What needs to be done. The entries must be repeated verbatim, and their images left out.
===== Input
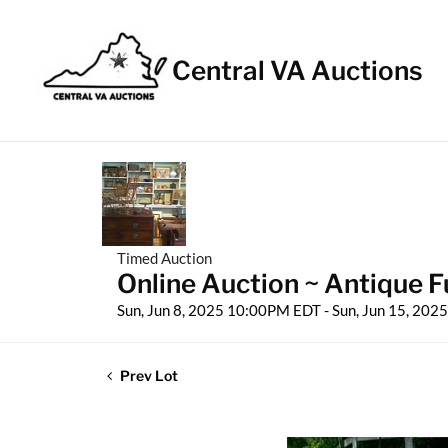
Central VA Auctions
Timed Auction
Online Auction ~ Antique Fu
Sun, Jun 8, 2025 10:00PM EDT - Sun, Jun 15, 20
Prev Lot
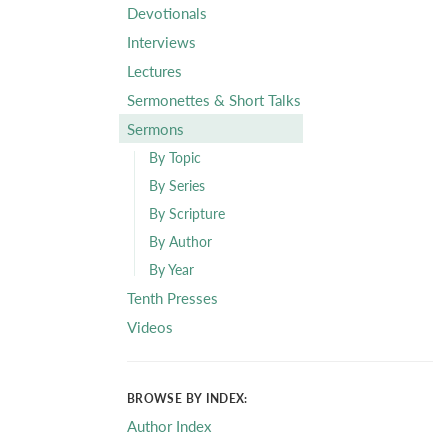
Devotionals
Interviews
Lectures
Sermonettes & Short Talks
Sermons
By Topic
By Series
By Scripture
By Author
By Year
Tenth Presses
Videos
BROWSE BY INDEX:
Author Index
==========
Output of the exercise.
Central VA Auctions
Timed Auction
Online Auction ~ Antique Fu
Sun, Jun 8, 2025 10:00PM EDT - Sun, Jun 15, 20
Prev Lot
Devotionals
Interviews
Lectures
Sermonettes & Short Talks
Sermons
By Topic
By Series
By Scripture
By Author
By Year
Tenth Presses
Videos
BROWSE BY INDEX:
Author Index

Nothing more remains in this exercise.